**Text section**:
Throughout the 1980s, right before Seattle’s grunge faux-nomenon blew up, the U-Men ruled the city’s subterranean rock scene with noisy, jutting songs and a stage presence that left interesting bruises and made crowds fear for their safety and sanity.
One of their biggest fans was and is Mudhoney frontman Mark Arm, who took time out of his busy schedule to write a tribute that accompanies Sub Pop’s press release for the archival treasure trove, U-Men (out November 3): “From 1983 to 1987,” Arm testifies, “the U-Men were the undisputed kings of the Seattle Underground… They ruled a bleak backwater landscape populated by maybe 200 people. They were the only band that could unify the disparate sub-subcultures and get all 200 of those people to fill a room.”

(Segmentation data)

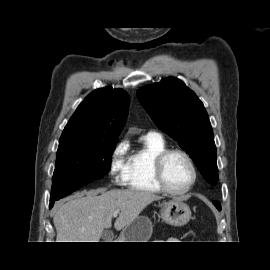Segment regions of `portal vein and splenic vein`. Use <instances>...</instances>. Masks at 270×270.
Returning a JSON list of instances; mask_svg holds the SVG:
<instances>
[{
	"mask_svg": "<svg viewBox=\"0 0 270 270\" xmlns=\"http://www.w3.org/2000/svg\"><path fill=\"white\" fill-rule=\"evenodd\" d=\"M118 213H119L118 210L114 211V212H113V216H114V217H117Z\"/></svg>",
	"mask_w": 270,
	"mask_h": 270,
	"instance_id": "portal-vein-and-splenic-vein-1",
	"label": "portal vein and splenic vein"
}]
</instances>
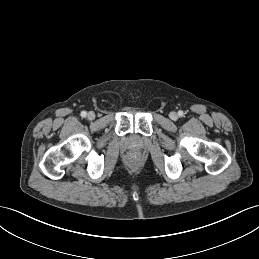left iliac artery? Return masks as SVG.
Instances as JSON below:
<instances>
[{"label": "left iliac artery", "mask_w": 259, "mask_h": 259, "mask_svg": "<svg viewBox=\"0 0 259 259\" xmlns=\"http://www.w3.org/2000/svg\"><path fill=\"white\" fill-rule=\"evenodd\" d=\"M178 115H179V117H182V116H183V111L180 110V111L178 112Z\"/></svg>", "instance_id": "left-iliac-artery-1"}]
</instances>
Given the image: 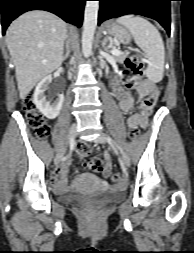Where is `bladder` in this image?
I'll list each match as a JSON object with an SVG mask.
<instances>
[{"label":"bladder","instance_id":"obj_1","mask_svg":"<svg viewBox=\"0 0 194 253\" xmlns=\"http://www.w3.org/2000/svg\"><path fill=\"white\" fill-rule=\"evenodd\" d=\"M122 197V193L117 190H104L98 191L91 194H87L85 196L80 195H65L60 198V200L64 203H74L81 201L83 199H89L97 203L106 204L114 202Z\"/></svg>","mask_w":194,"mask_h":253}]
</instances>
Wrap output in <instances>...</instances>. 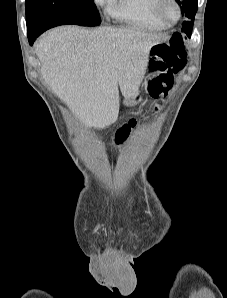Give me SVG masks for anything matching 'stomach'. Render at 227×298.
Returning <instances> with one entry per match:
<instances>
[{
	"mask_svg": "<svg viewBox=\"0 0 227 298\" xmlns=\"http://www.w3.org/2000/svg\"><path fill=\"white\" fill-rule=\"evenodd\" d=\"M157 70L153 67V65L149 66V74L148 79H152L156 76ZM142 100V93L138 91L133 97L125 99L124 104L127 106H134L138 104Z\"/></svg>",
	"mask_w": 227,
	"mask_h": 298,
	"instance_id": "1",
	"label": "stomach"
}]
</instances>
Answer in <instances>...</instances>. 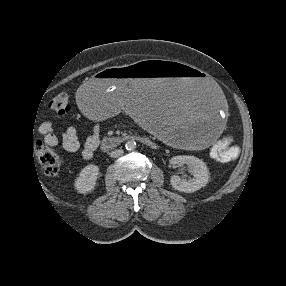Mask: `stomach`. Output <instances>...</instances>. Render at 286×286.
I'll list each match as a JSON object with an SVG mask.
<instances>
[{
    "label": "stomach",
    "mask_w": 286,
    "mask_h": 286,
    "mask_svg": "<svg viewBox=\"0 0 286 286\" xmlns=\"http://www.w3.org/2000/svg\"><path fill=\"white\" fill-rule=\"evenodd\" d=\"M77 104L93 120L110 121L129 112L156 137L181 147L210 142L228 118L219 84L177 61L104 67L83 83Z\"/></svg>",
    "instance_id": "stomach-1"
}]
</instances>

**Directive 1**: Reproduce the U-Men passage from "Throughout the 1980s, right" to "safety and sanity.".
**Directive 2**: Pick up the U-Men passage after its last sentence and keep writing.
None of this material is needed.

**Task response 1**:
Throughout the 1980s, right before Seattle’s grunge faux-nomenon blew up, the U-Men ruled the city’s subterranean rock scene with noisy, jutting songs and a stage presence that left interesting bruises and made crowds fear for their safety and sanity.

**Task response 2**:
U-Men’s cult status never really waned, even after their eight-year run ended. Their rabid fan base includes several prominent contemporary musicians and studio wizard/grunge icon Jack Endino, who executive produced U-Men. He’s one of many people who still care a lot about their music—and who drew artistic inspiration from it, too.
Endino says U-Men gave his group Skin Yard their first show in 1985. In an e-mail interview, he raved about their greatness as a live band, but said he regrets that he never worked with them in the studio, as they split right when he was starting his production career.
But Endino jumped at the chance to remaster their catalog. “By now, I’m getting pretty good at what I call ‘forensic audio,’ meaning archival stuff, dealing with obsolete recording formats, baking the reels, etc. (see the TAD reissues, Soundgarden’s Ultramega OK),” he says. “So [ex-U-Men manager Larry Reid and U-Men guitarist Tom Price] asked me to help. I made sure the audio was handled correctly, and that we had the best sources for everything. Above all, I wanted access to the multitrack tapes to see what else was on there. Sure enough, I found five killer songs the band had never mixed or released, which was like striking gold. I got to mix those down, so I’m a happy man.”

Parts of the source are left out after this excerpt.